(Consecutive indoor scene images)
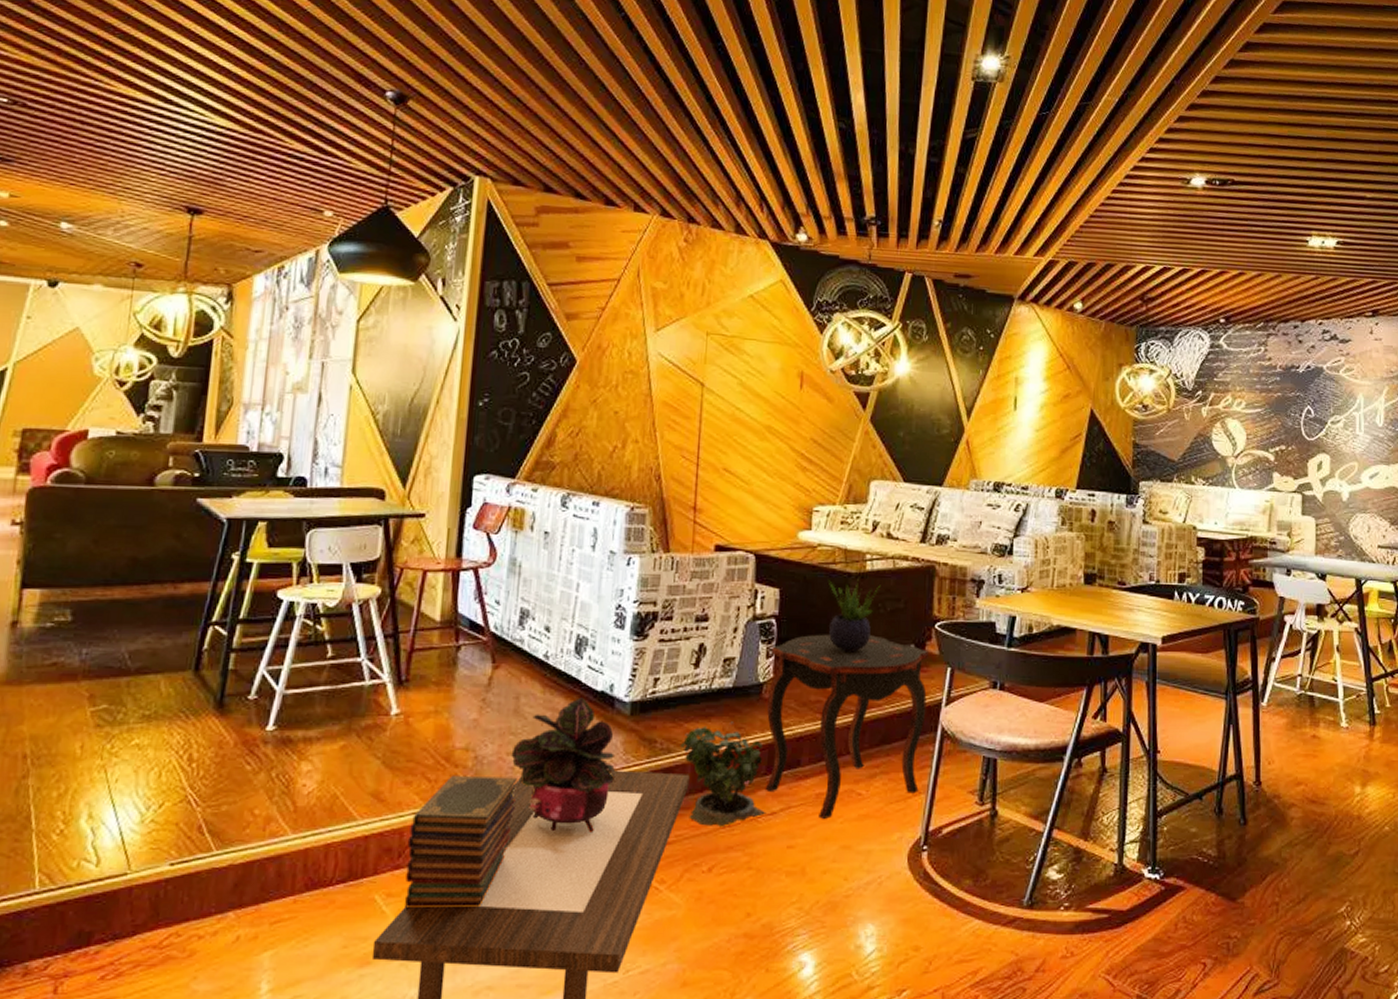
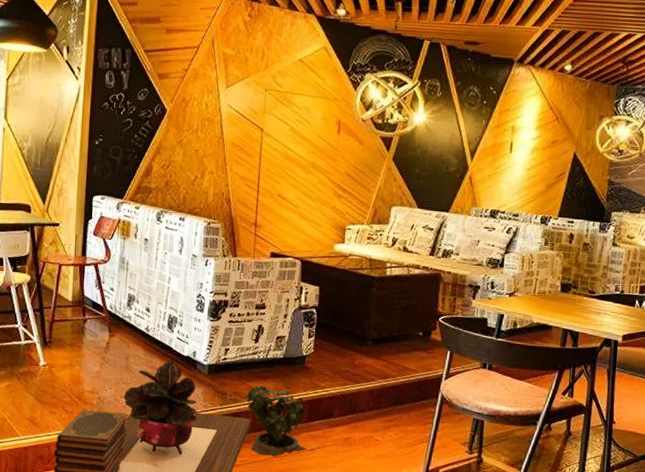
side table: present [765,634,928,820] -> none [306,322,433,457]
potted plant: present [827,580,881,651] -> none [356,282,398,336]

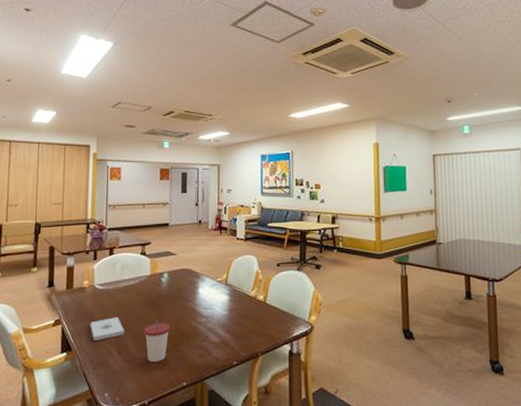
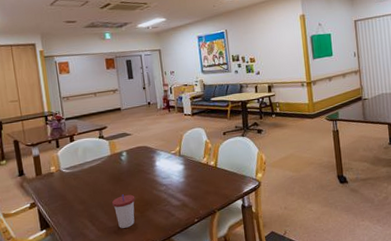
notepad: present [90,317,125,341] -> none [63,195,95,217]

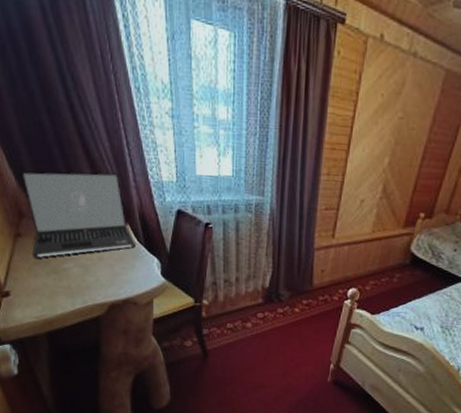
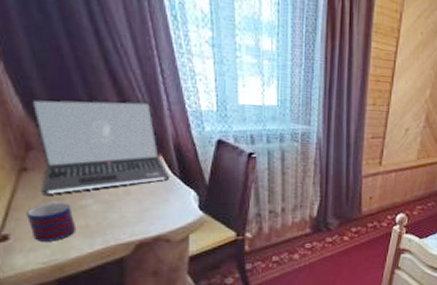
mug: none [22,264,61,299] -> present [27,201,77,241]

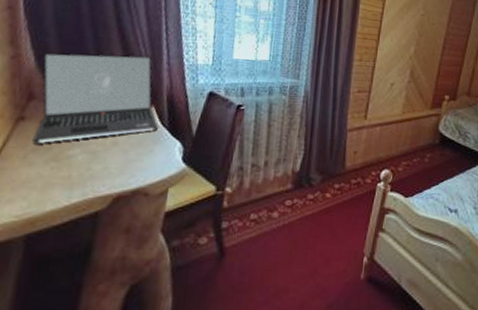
mug: present [27,201,77,241] -> none [12,150,59,193]

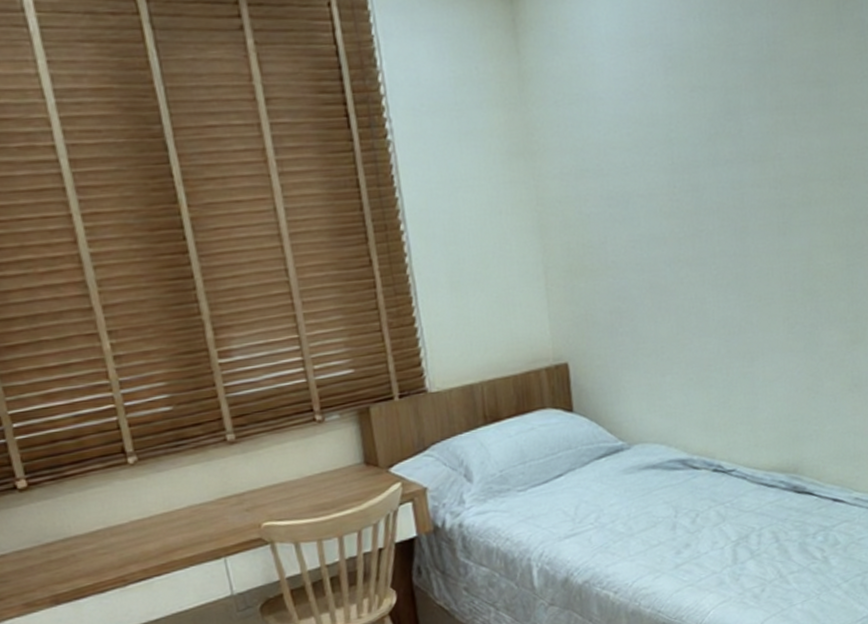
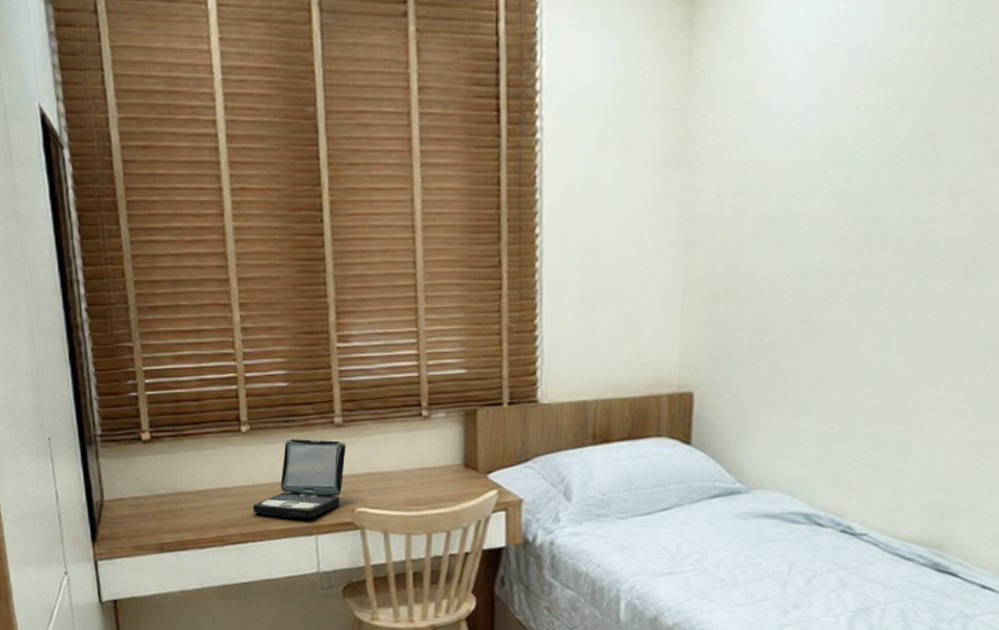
laptop: none [152,457,245,547] -> present [253,438,346,518]

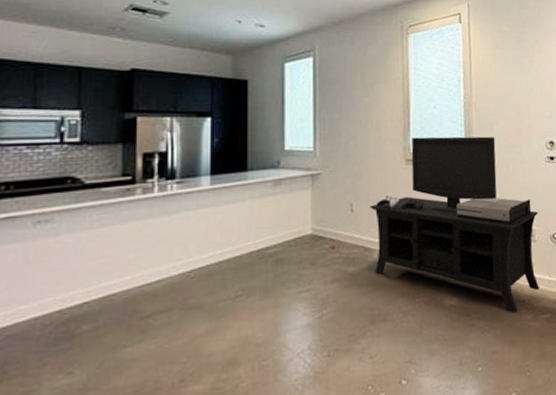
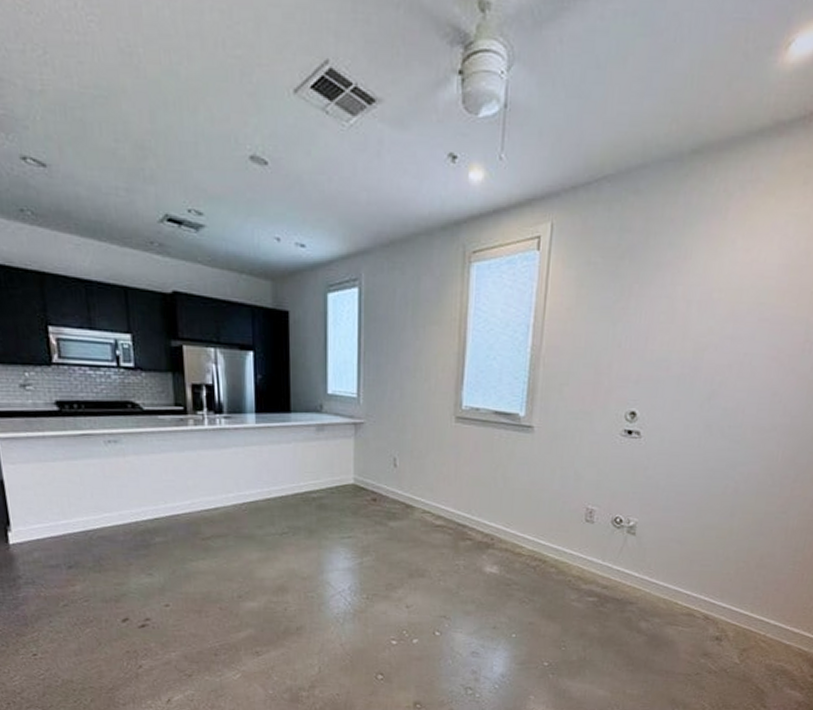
media console: present [370,136,540,313] -> none [413,392,603,590]

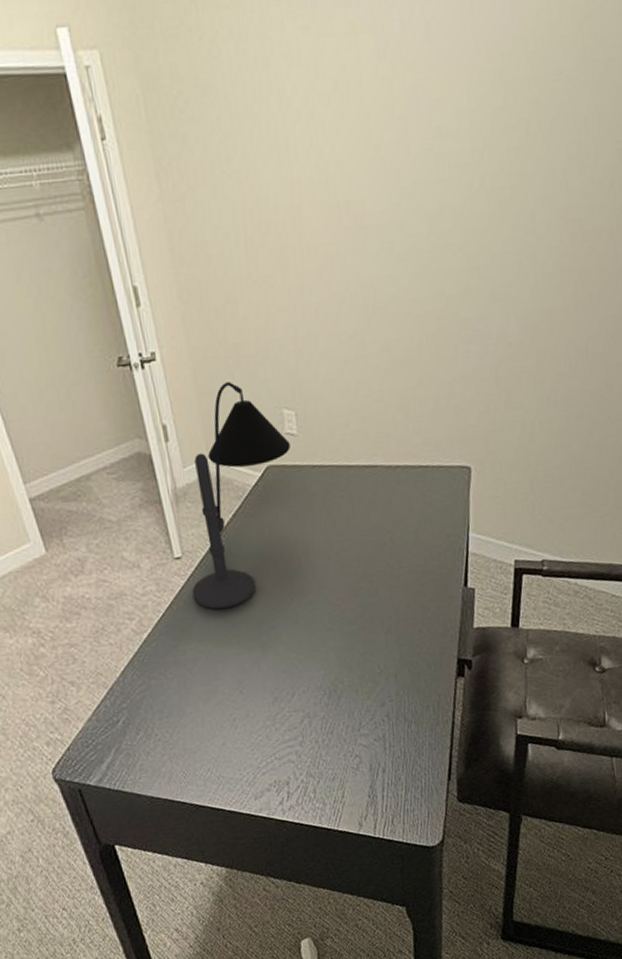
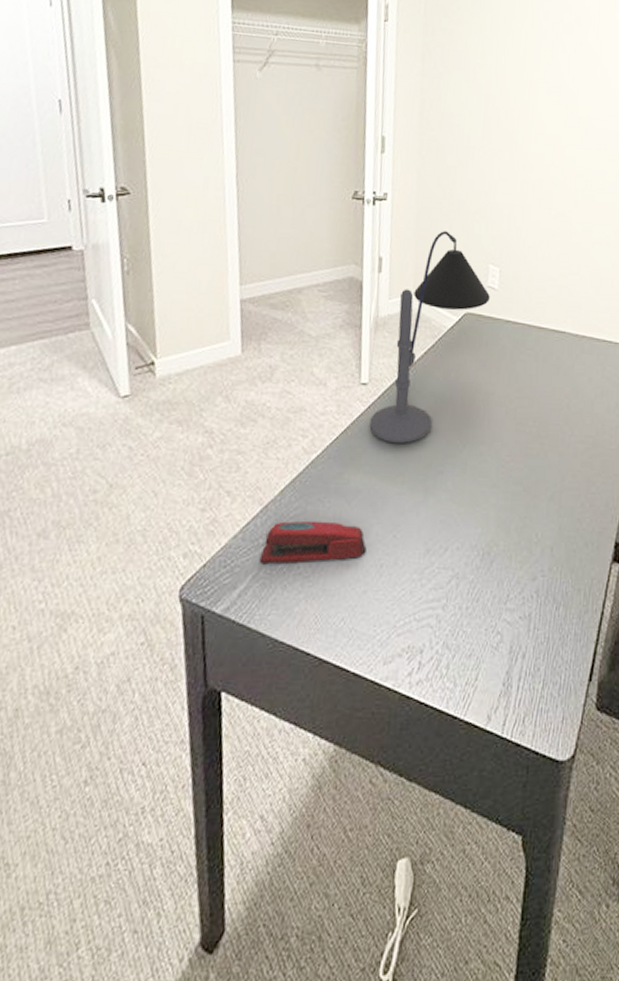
stapler: none [117,690,217,738] -> present [259,521,367,565]

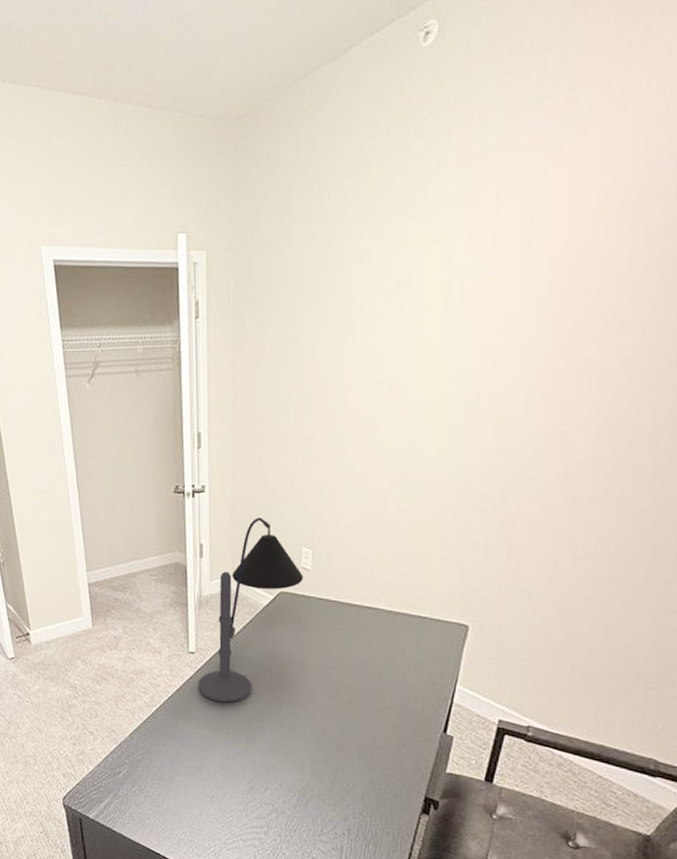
stapler: present [259,521,367,565] -> none [118,757,200,790]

### Job item:
Leave the pictures behind and transcribe every record above exactly.

### Solution:
side table: present [765,634,928,820] -> none [306,322,433,457]
potted plant: present [827,580,881,651] -> none [356,282,398,336]

notepad: present [90,317,125,341] -> none [63,195,95,217]

mug: none [22,264,61,299] -> present [27,201,77,241]

mug: present [27,201,77,241] -> none [12,150,59,193]

laptop: none [152,457,245,547] -> present [253,438,346,518]

media console: present [370,136,540,313] -> none [413,392,603,590]

stapler: none [117,690,217,738] -> present [259,521,367,565]

stapler: present [259,521,367,565] -> none [118,757,200,790]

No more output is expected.